Envoys from the Palestinian militant group and the US were expected to meet with Qatari and Egyptian mediators for a third day of negotiations over a six-week truce, the exchange of dozens of remaining hostages for hundreds of Palestinian prisoners and the flow of aid to Gaza.
Israeli delegates have so far stayed away from the negotiations, despite diplomatic pressure for a truce before Ramadan early next week.
Israeli media reported that the country’s mediators boycotted the talks after Hamas failed to provide a list of living hostages.
Israel has said it believes 130 of the 250 captives taken by Hamas in the October attack that triggered the war remain in Gaza, but that 31 have been killed.
As conditions in the besieged Palestinian territory deteriorate and the spectre of famine looms, Israel is facing an increasingly sharp rebuke from its top ally the United States.

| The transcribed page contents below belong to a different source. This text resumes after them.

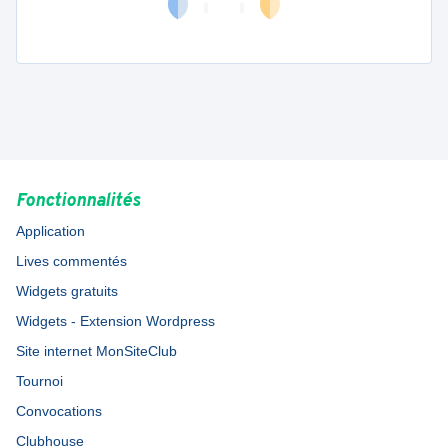
Fonctionnalités
Application
Lives commentés
Widgets gratuits
Widgets - Extension Wordpress
Site internet MonSiteClub
Tournoi
Convocations
Clubhouse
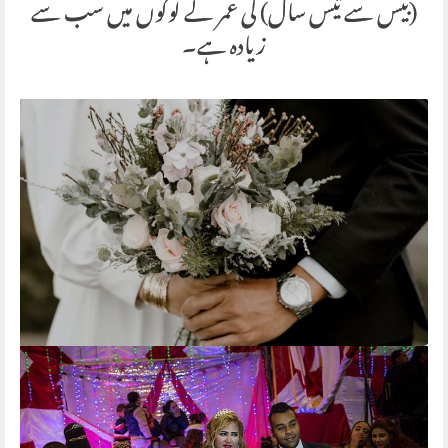
(بیس سے تیس سال) کی عمر کے لوگوں میں سب سے
زیادہ ہے۔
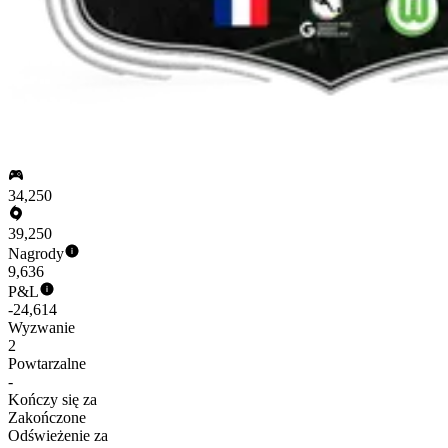
34,250
39,250
Nagrody
9,636
P&L
-24,614
Wyzwanie
2
Powtarzalne
-
Kończy się za
Zakończone
Odświeżenie za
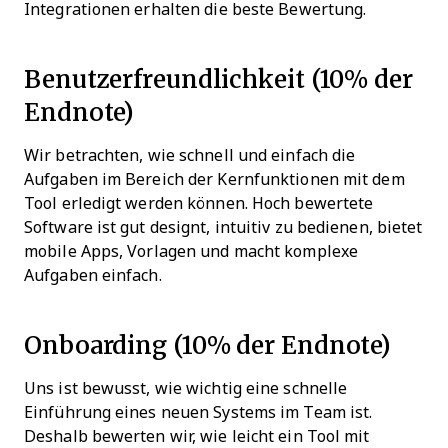
Integrationen erhalten die beste Bewertung.
Benutzerfreundlichkeit (10% der
Endnote)
Wir betrachten, wie schnell und einfach die
Aufgaben im Bereich der Kernfunktionen mit dem
Tool erledigt werden können. Hoch bewertete
Software ist gut designt, intuitiv zu bedienen, bietet
mobile Apps, Vorlagen und macht komplexe
Aufgaben einfach.
Onboarding (10% der Endnote)
Uns ist bewusst, wie wichtig eine schnelle
Einführung eines neuen Systems im Team ist.
Deshalb bewerten wir, wie leicht ein Tool mit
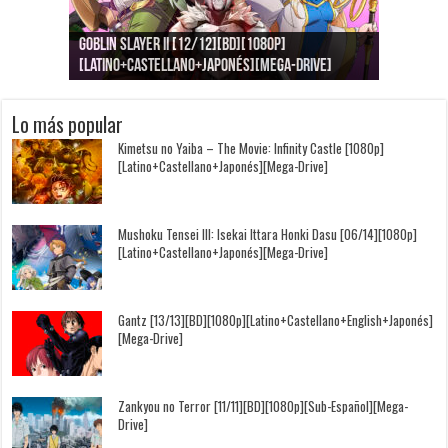
Goblin Slayer II [12/12][BD][1080p]
Jujutsu Kaisen: Kaigyoku/Gyokusetsu [1080p]
Kimi to, Nami ni Noretara [BD][1080p]
Nukitashi the Animation [11/11+OVAS][BD]
Kimi wa Houkago Insomnia [13/13][BD][1080p]
Getsuyoubi no Tawawa [12/12+Especiales][BD]
[Latino+Castellano+Japonés][Mega-Drive]
[Latino+Japonés][Mega-Drive]
[Latino+Castellano+Japonés][Mega-Drive]
[1080p][Sub-Español][Mega-Drive]
[Castellano+English+Japonés][Mega-Drive]
[1080p][Sub-Español][Mega-Drive]
Lo más popular
Kimetsu no Yaiba – The Movie: Infinity Castle [1080p]
[Latino+Castellano+Japonés][Mega-Drive]
Mushoku Tensei III: Isekai Ittara Honki Dasu [06/14][1080p]
[Latino+Castellano+Japonés][Mega-Drive]
Gantz [13/13][BD][1080p][Latino+Castellano+English+Japonés]
[Mega-Drive]
Zankyou no Terror [11/11][BD][1080p][Sub-Español][Mega-
Drive]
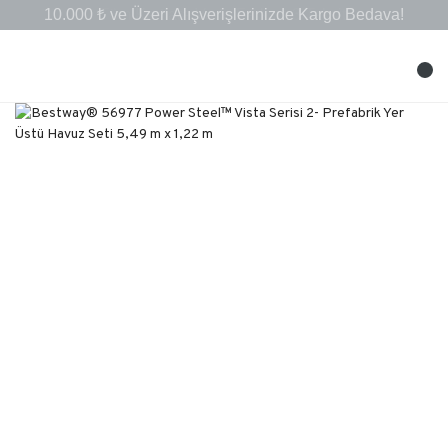
10.000 ₺ ve Üzeri Alışverişlerinizde Kargo Bedava!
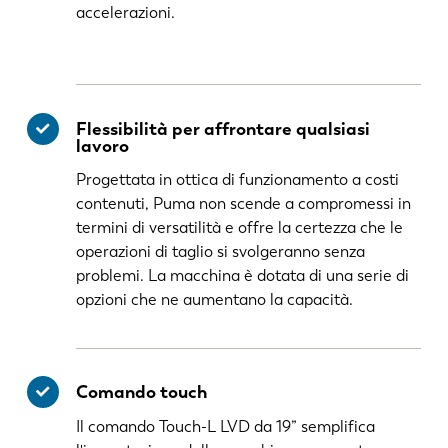
accelerazioni.
Flessibilità per affrontare qualsiasi
lavoro
Progettata in ottica di funzionamento a costi
contenuti, Puma non scende a compromessi in
termini di versatilità e offre la certezza che le
operazioni di taglio si svolgeranno senza
problemi. La macchina è dotata di una serie di
opzioni che ne aumentano la capacità.
Comando touch
Il comando Touch-L LVD da 19” semplifica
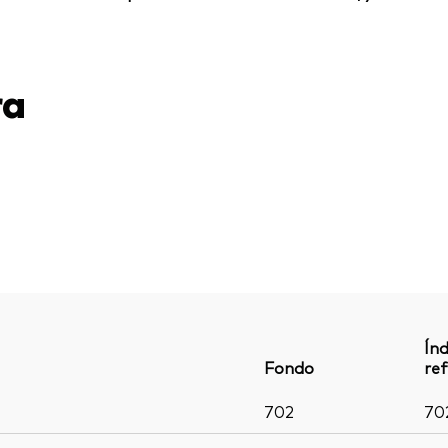
ra
Índ
Fondo
ref
702
70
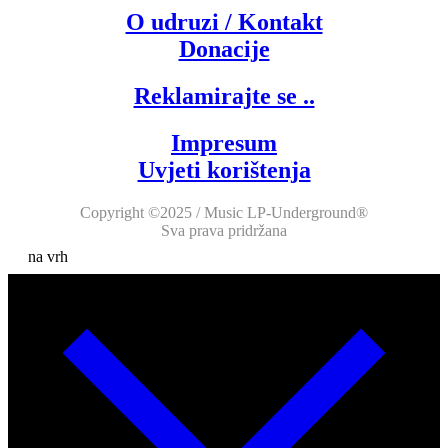
O udruzi / Kontakt
Donacije
Reklamirajte se ..
Impresum
Uvjeti korištenja
Copyright ©2025 / Music LP-Underground®
Sva prava pridržana
na vrh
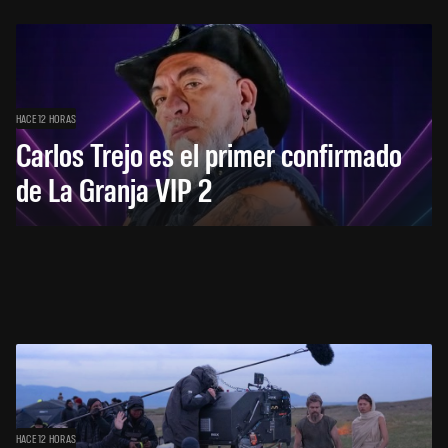
HACE 12 HORAS
Carlos Trejo es el primer confirmado
de La Granja VIP 2
HACE 12 HORAS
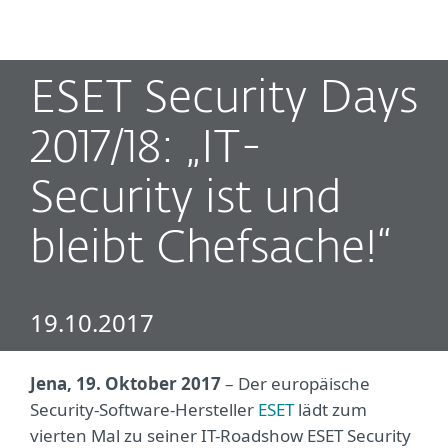
MENU
ESET Security Days
2017/18: „IT-
Security ist und
bleibt Chefsache!“
19.10.2017
Jena, 19. Oktober 2017
– Der europäische
Security-Software-Hersteller
ESET
lädt zum
vierten Mal zu seiner IT-Roadshow ESET Security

US President Joe Biden warned of a “very, very dangerous” situation without a Gaza ceasefire deal by Ramadan, adding that it was up to Hamas to accept a deal as talks continue in Cairo.
As the US military made its second airdrop of aid to Gaza, Biden also told ally Israel there were “no excuses” for failing to allow more aid into the Palestinian enclave.
The UN’s food agency on Tuesday said its aid convoy had been turned away by Israeli forces at a checkpoint to northern Gaza, after which it was looted by “desperate people”.
The World Food Programme said the 14-truck food convoy waited at the Wadi Gaza checkpoint, inside southeast Gaza, for three hours before being turned away by the Israeli army.
It was the first convoy attempted since the agency halted deliveries to the north of Gaza on February 20, after its convoy of trucks faced gunfire and looting.